Session contributors

This session will be divided into two parts – a panel and a discussion forum. Kabir Sheikh will moderate the panel and give a 5-minute introduction to the entire session. Each speaker will be given 6 minutes to present, with audience questions midway through the panel and at the end (10 minutes X 2). This will be followed by a 45-minute forum moderated by Jocalyn Clark, who will facilitate a discussion on a global migration health research agenda and the audience will engage and direct questions to the panel. The moderator will close the session with a 5-minute summary and outlining next steps.

Panel – What is being done to strengthen institutional capacity for research on migration and health (Professor Kabir Sheikh – Alliance for Health Policy and Systems Research, WHO – chair)

  • Dr Miriam Orcutt, Executive Director, Lancet Migration and Senior Research Fellow, UCL Institute for Global Health – perspective from Lancet Migration: forming regional collaborations and migration health research networks

  • Professor Anna Thorson (HRP) – Developing a joint initiative for research capacity strengthening in the context of migration,

  • Dr Jo Vearey, Associate Professor & Director of the African Centre for Migration & Society, University of the Witwatersrand, South Africa – creation of The “Johannesburg Principles: Guidelines for Ethical and Equitable International partnerships in Migration Research” and how these can be applied to research on migration and health

  • Professor Julian Fernandez, Doctor & Professor Department of Public Health, Universidad del Norte, Colombia - country experiences from Latin America: health system responses to south-south migration from Venezuela

  • Dr Garry Aslanyan (TDR) – Doing Implementation Research on infectious diseases of poverty in the context of migration

  • Professor Fouad Fouad, Associate Professor, American University Beirut. Fouad is a Syrian national working in Lebanon and engaged in building local capacity for MHR. He will bring perspectives on rethinking health systems frameworks to integrate human mobility - as research on migration and health advocate and from his personal circumstance as a forced migrant.

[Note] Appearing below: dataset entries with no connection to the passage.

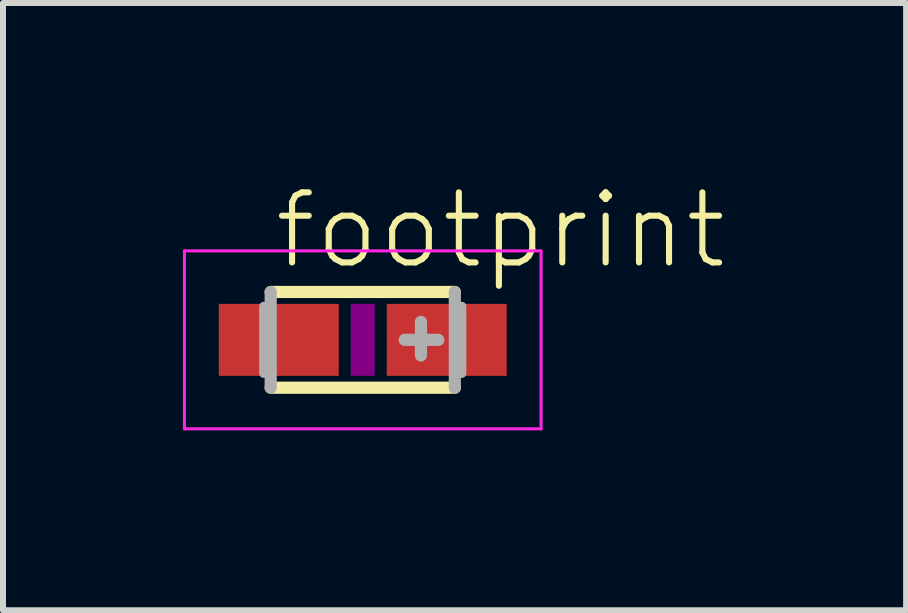
<source format=kicad_pcb>
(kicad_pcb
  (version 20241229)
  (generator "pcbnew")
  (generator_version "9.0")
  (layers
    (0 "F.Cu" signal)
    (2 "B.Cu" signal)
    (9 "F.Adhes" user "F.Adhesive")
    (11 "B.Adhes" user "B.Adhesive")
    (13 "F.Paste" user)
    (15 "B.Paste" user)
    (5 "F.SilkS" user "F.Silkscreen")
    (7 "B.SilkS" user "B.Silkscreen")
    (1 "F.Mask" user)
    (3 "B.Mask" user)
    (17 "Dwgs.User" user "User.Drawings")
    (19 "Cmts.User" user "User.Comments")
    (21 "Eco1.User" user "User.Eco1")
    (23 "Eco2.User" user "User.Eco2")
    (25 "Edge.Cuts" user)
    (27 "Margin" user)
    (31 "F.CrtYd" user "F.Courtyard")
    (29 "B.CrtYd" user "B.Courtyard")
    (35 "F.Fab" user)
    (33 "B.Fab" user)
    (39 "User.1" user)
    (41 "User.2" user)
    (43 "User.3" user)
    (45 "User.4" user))
  (footprint "footprint"
    (layer "F.Cu")
    (at 2.998 2.616)
    (property "Reference" "footprint" (at -1.524 -1.143 0) (layer "F.SilkS") (effects (font (size 1.168 1.168) (thickness 0.102)) (justify left bottom)))
    (fp_line (start -1.535 0.798) (end 1.535 0.798) (stroke (width 0.203) (type solid)) (layer "F.SilkS"))
    (fp_line (start 1.535 -0.798) (end -1.535 -0.798) (stroke (width 0.203) (type solid)) (layer "F.SilkS"))
    (fp_poly (pts (xy -0.2 0.6) (xy 0.2 0.6) (xy 0.2 -0.6) (xy -0.2 -0.6)) (stroke (width 0) (type solid)) (fill yes) (layer "F.Adhes"))
    (fp_line (start -2.973 -1.483) (end 2.973 -1.483) (stroke (width 0.051) (type solid)) (layer "F.CrtYd"))
    (fp_line (start -2.973 1.483) (end -2.973 -1.483) (stroke (width 0.051) (type solid)) (layer "F.CrtYd"))
    (fp_line (start 2.973 -1.483) (end 2.973 1.483) (stroke (width 0.051) (type solid)) (layer "F.CrtYd"))
    (fp_line (start 2.973 1.483) (end -2.973 1.483) (stroke (width 0.051) (type solid)) (layer "F.CrtYd"))
    (fp_line (start -1.651 0.559) (end -1.651 -0.559) (stroke (width 0.152) (type solid)) (layer "F.Fab"))
    (fp_line (start -1.535 -0.798) (end -1.535 0.798) (stroke (width 0.203) (type solid)) (layer "F.Fab"))
    (fp_line (start 0.7 0) (end 1.26 0) (stroke (width 0.203) (type solid)) (layer "F.Fab"))
    (fp_line (start 0.97 0.26) (end 0.97 -0.3) (stroke (width 0.203) (type solid)) (layer "F.Fab"))
    (fp_line (start 1.535 0.798) (end 1.535 -0.798) (stroke (width 0.203) (type solid)) (layer "F.Fab"))
    (fp_line (start 1.651 0.559) (end 1.651 -0.559) (stroke (width 0.152) (type solid)) (layer "F.Fab"))
    (pad "+" smd rect (at 1.4 0) (size 2 1.2) (layers "F.Cu" "F.Mask" "F.Paste"))
    (pad "-" smd rect (at -1.4 0) (size 2 1.2) (layers "F.Cu" "F.Mask" "F.Paste")))
  (gr_rect
    (start -3 -3)
    (end 12.057 7.125)
    (stroke (width 0.1) (type default))
    (fill no)
    (layer "Edge.Cuts")))
</source>
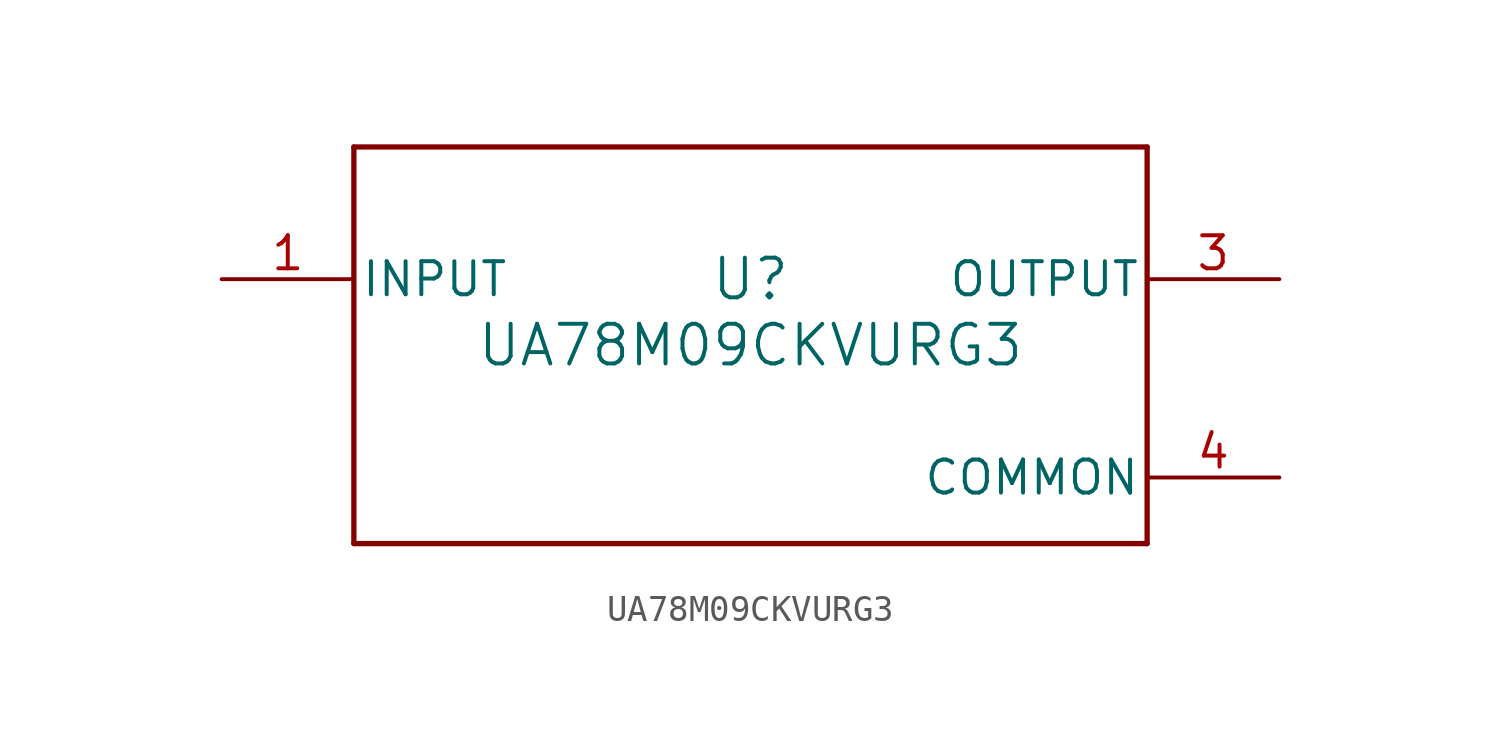
<source format=kicad_sym>
(kicad_symbol_lib
  (version 20211014)
  (generator kicad_symbol_editor)
  (symbol "UA78M09CKVURG3"
    (pin_names
      (offset 0.254))
    (property "Reference" "U"
      (at 0 2.54 0)
      (effects (font (size 1.524 1.524))))
    (property "Value" "UA78M09CKVURG3"
      (at 0 0 0)
      (effects (font (size 1.524 1.524))))
    (symbol "UA78M09CKVURG3_0_1"
      (polyline (pts (xy -15.24 -7.62) (xy 15.24 -7.62)) (stroke (width 0.203) (type default) (color 0 0 0 0)) (fill (type none)))
      (polyline (pts (xy 15.24 -7.62) (xy 15.24 7.62)) (stroke (width 0.203) (type default) (color 0 0 0 0)) (fill (type none)))
      (polyline (pts (xy 15.24 7.62) (xy -15.24 7.62)) (stroke (width 0.203) (type default) (color 0 0 0 0)) (fill (type none)))
      (polyline (pts (xy -15.24 7.62) (xy -15.24 -7.62)) (stroke (width 0.203) (type default) (color 0 0 0 0)) (fill (type none)))
      (pin power_in line (at -20.32 2.54 0) (length 5.08) (name "INPUT" (effects (font (size 1.27 1.27)))) (number "1" (effects (font (size 1.27 1.27)))))
      (pin power_in line (at 20.32 2.54 180) (length 5.08) (name "OUTPUT" (effects (font (size 1.27 1.27)))) (number "3" (effects (font (size 1.27 1.27)))))
      (pin power_in line (at 20.32 -5.08 180) (length 5.08) (name "COMMON" (effects (font (size 1.27 1.27)))) (number "4" (effects (font (size 1.27 1.27))))))))
</source>
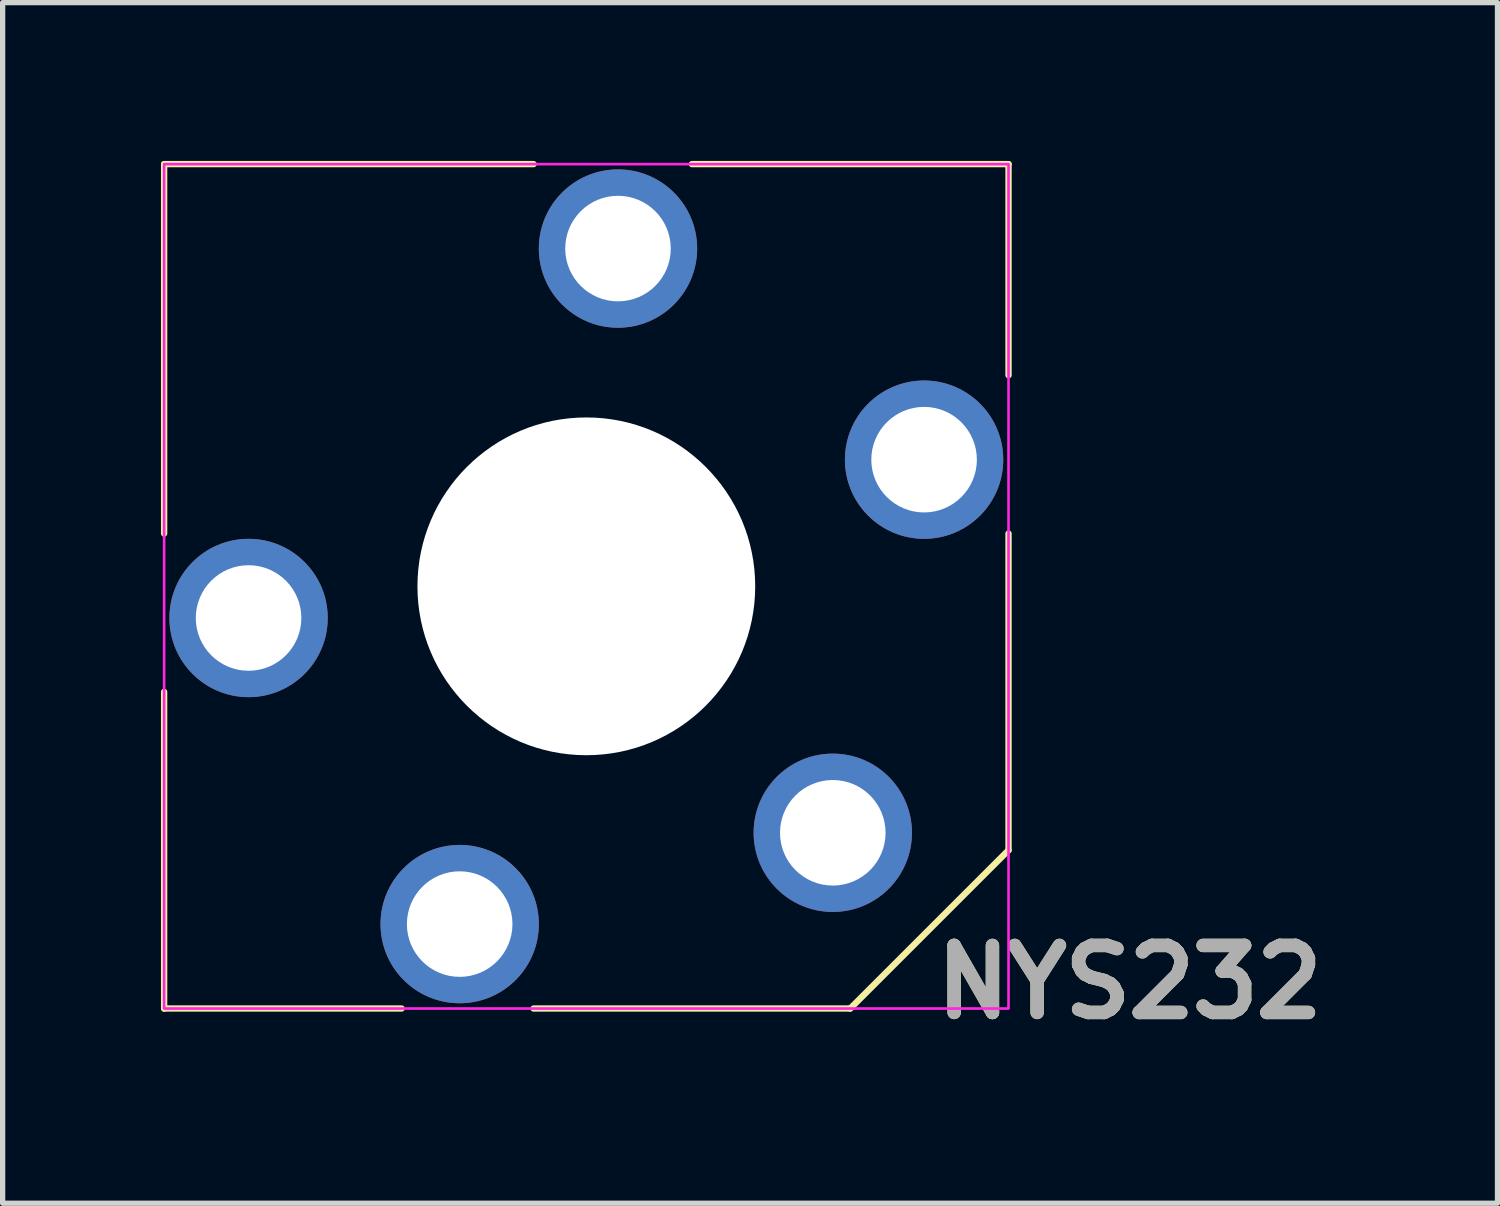
<source format=kicad_pcb>
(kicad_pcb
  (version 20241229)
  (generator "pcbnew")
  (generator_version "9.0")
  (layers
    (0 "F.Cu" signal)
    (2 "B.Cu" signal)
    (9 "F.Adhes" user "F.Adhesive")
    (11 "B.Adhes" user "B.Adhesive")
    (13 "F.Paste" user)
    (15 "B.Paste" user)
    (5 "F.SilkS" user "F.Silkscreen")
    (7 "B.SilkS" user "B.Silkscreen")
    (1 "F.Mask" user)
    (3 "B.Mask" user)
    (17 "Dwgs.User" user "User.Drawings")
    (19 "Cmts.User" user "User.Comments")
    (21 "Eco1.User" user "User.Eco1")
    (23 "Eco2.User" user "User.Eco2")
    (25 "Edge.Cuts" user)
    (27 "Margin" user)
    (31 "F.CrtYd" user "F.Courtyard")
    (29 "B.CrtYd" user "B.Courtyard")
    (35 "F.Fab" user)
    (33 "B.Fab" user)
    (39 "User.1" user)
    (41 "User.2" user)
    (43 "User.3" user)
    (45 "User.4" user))
  (footprint "NYS232"
    (layer "F.Cu")
    (at 8.06 8.06)
    (property "Reference" "NYS232" (at 6.5 7.5 0) (layer "F.SilkS") (effects (font (size 1.27 1.27) (thickness 0.254)) (justify left)))
    (attr through_hole)
    (fp_line (start -8 -8) (end -8 -1) (stroke (width 0.12) (type solid)) (layer "F.SilkS"))
    (fp_line (start -8 2) (end -8 8) (stroke (width 0.12) (type solid)) (layer "F.SilkS"))
    (fp_line (start -8 8) (end -3.5 8) (stroke (width 0.12) (type solid)) (layer "F.SilkS"))
    (fp_line (start -1 -8) (end -8 -8) (stroke (width 0.12) (type solid)) (layer "F.SilkS"))
    (fp_line (start -1 8) (end 5 8) (stroke (width 0.12) (type solid)) (layer "F.SilkS"))
    (fp_line (start 5 8) (end 8 5) (stroke (width 0.12) (type solid)) (layer "F.SilkS"))
    (fp_line (start 8 -8) (end 2 -8) (stroke (width 0.12) (type solid)) (layer "F.SilkS"))
    (fp_line (start 8 -4) (end 8 -8) (stroke (width 0.12) (type solid)) (layer "F.SilkS"))
    (fp_line (start 8 5) (end 8 -1) (stroke (width 0.12) (type solid)) (layer "F.SilkS"))
    (fp_rect (start -8 -8) (end 8 8) (stroke (width 0.05) (type solid)) (fill no) (layer "F.CrtYd"))
    (fp_text user "${REFERENCE}" (at 6.5 7.5 0) (layer "F.Fab") (effects (font (size 1.27 1.27) (thickness 0.254)) (justify left)))
    (pad "" np_thru_hole circle (at 0 0) (size 6.4 6.4) (drill 6.4) (layers "*.Cu" "*.Mask"))
    (pad "R" thru_hole circle (at -6.4 0.6) (size 3 3) (drill 2) (layers "*.Cu" "*.Mask"))
    (pad "RN" thru_hole circle (at -2.4 6.4) (size 3 3) (drill 2) (layers "*.Cu" "*.Mask"))
    (pad "S" thru_hole circle (at 4.67 4.67) (size 3 3) (drill 2) (layers "*.Cu" "*.Mask"))
    (pad "T" thru_hole circle (at 0.6 -6.4) (size 3 3) (drill 2) (layers "*.Cu" "*.Mask"))
    (pad "TN" thru_hole circle (at 6.4 -2.4) (size 3 3) (drill 2) (layers "*.Cu" "*.Mask")))
  (gr_rect
    (start -3 -3)
    (end 25.325 19.749)
    (stroke (width 0.1) (type default))
    (fill no)
    (layer "Edge.Cuts")))
</source>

Forum – Towards a global agenda for research on migration and health capacity building (Dr Jocalyn Clark, The Lancet – chair, same panel plus Prof Sheikh):

  • How do we set priorities for research on migration and health in LMICs?

  • The unique needs and challenges of doing research on migration and health – e.g. engaging migrant populations, working with mobile populations, the ethics of research in conflict settings.

  • Doing and using multidisciplinary research on migration and health in LMICs – what capacities need to be developed?

  • Increasing the use of research on migration and health research/evidence for policy and practice – what actions are needed?